April 19, 2019
A Highlight of the Spring Semester
Miss Agnes R. McCann, director of physical training for young women at Ursinus, introduced dancing in her physical education classes. Each year, on May Day, her students presented the dances they had learned before their mothers. What started as May Day afternoon dances in 1917 became May Day Fetes in 1919 when the first May Queen, Marion Jones, was chosen. “In 1919 the first May Pageant was presented on East campus in the early evening. The first May Queen, Miss Marion Jones, sat on a floral throne surrounded by her two attendants while the coeds disguised as shepherdesses, butterflies, and gypsies presented dances which told of the beauties of a May morning. The climax of the pageant was the May Pole Waltz, which has since become a tradition at Ursinus on May Days… “ (unknown author describing the first May Day Pageant.)
The May Day Pageants that followed were announced as contests and had several rules. Manuscripts were to be submitted in an open competition and women students from any class were eligible. Pageants had to be suitable for May Day presentation and include 125 women members of which 20 to 25 were to be major characters.

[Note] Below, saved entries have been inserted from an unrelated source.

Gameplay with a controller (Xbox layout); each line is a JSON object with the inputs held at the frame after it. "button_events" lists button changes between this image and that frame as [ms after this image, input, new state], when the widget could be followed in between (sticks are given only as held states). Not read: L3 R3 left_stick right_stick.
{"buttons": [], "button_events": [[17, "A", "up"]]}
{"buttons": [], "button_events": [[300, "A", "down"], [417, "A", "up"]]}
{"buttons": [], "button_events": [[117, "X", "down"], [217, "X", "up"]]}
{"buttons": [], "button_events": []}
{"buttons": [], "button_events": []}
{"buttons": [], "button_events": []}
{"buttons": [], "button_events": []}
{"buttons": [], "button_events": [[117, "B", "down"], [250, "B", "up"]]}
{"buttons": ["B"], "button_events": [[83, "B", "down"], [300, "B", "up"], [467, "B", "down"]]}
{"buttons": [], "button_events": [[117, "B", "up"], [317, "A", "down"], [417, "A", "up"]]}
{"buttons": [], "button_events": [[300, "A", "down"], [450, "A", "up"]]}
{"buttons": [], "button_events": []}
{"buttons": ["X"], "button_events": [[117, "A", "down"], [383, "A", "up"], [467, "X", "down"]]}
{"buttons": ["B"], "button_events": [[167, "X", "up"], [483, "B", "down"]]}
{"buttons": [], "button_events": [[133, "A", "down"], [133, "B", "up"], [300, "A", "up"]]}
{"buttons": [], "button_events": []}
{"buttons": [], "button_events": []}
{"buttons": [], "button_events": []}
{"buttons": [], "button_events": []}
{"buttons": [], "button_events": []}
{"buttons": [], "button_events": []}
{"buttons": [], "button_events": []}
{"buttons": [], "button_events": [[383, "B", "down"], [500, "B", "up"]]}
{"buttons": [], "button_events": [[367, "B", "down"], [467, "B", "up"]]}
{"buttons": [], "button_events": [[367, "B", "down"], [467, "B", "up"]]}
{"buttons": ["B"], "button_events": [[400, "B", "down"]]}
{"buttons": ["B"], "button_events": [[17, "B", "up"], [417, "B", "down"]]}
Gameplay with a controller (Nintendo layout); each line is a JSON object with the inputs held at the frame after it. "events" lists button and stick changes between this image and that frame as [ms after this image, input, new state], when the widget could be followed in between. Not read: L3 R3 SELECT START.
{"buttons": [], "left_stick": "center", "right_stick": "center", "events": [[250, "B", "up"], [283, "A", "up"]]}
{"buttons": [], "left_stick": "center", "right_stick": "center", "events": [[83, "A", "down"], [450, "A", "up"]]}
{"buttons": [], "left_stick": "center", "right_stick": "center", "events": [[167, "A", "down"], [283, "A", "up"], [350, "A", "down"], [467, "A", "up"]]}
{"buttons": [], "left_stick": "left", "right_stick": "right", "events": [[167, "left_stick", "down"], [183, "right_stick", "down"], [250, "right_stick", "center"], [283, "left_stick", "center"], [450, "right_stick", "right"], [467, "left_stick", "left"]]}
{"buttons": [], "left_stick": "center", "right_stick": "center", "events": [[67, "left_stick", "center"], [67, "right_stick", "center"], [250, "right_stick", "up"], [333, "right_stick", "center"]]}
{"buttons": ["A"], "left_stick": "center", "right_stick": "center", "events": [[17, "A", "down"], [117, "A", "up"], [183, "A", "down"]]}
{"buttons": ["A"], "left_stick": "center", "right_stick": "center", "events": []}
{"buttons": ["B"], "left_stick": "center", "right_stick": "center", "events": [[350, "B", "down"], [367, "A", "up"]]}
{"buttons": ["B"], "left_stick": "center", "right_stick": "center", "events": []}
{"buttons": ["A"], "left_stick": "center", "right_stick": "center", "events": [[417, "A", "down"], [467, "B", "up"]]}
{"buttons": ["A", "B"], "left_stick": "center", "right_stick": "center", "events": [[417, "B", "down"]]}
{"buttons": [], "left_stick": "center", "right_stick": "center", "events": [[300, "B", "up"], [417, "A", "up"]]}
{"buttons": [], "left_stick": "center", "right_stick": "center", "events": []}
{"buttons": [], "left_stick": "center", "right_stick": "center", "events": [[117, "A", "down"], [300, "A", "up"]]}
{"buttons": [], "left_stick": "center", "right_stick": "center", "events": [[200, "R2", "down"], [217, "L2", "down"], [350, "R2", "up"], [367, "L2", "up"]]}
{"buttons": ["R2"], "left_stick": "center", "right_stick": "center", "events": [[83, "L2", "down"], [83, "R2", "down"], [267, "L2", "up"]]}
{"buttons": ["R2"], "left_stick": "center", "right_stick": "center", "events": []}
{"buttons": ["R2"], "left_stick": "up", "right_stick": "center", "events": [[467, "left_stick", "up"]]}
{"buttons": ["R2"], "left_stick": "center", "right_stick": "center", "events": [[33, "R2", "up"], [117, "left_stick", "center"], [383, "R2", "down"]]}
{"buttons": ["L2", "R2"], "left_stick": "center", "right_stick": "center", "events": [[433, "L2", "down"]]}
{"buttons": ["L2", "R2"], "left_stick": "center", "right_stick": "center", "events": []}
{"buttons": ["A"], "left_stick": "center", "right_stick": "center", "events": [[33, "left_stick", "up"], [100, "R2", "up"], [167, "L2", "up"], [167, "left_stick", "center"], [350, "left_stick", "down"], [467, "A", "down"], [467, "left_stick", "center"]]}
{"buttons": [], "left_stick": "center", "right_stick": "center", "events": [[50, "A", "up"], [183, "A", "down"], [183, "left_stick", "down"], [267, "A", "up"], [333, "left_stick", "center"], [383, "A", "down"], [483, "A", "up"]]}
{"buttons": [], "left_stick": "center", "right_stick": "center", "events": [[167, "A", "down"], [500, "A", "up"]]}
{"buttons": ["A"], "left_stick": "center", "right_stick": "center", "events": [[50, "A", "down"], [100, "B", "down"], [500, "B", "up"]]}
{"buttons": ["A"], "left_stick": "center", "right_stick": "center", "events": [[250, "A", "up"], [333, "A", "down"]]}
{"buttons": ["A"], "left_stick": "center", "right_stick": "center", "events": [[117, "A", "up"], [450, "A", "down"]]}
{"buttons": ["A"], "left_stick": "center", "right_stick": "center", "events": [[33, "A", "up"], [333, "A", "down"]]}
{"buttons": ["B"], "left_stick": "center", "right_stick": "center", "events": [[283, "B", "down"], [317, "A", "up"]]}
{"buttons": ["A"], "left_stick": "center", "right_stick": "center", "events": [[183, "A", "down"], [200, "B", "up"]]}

Presentations had to be enacted in pantomime with a minimum of action for the queen. Each presentation was to be divided into episodes and have as few changes of scenery as possible. Manuscripts had to contain costume descriptions, fabric samples, costs to be incurred, and an indication of the campus site chosen for the production. Some Pageant titles included: “Mexican Springtime: A Pageant for May Day” (1941); “Land of Oz” (1944); “May is for U” (1949); and “Toyland Coronation: The Magic Hour” (1955). Essay winners would receive a small monetary prize. May Day was an event that every girl at Ursinus could take part. Men were allowed to participate in 1961 when the Pageant’s name was changed to Spring Festival. The Spring Festival was celebrated until May 1969.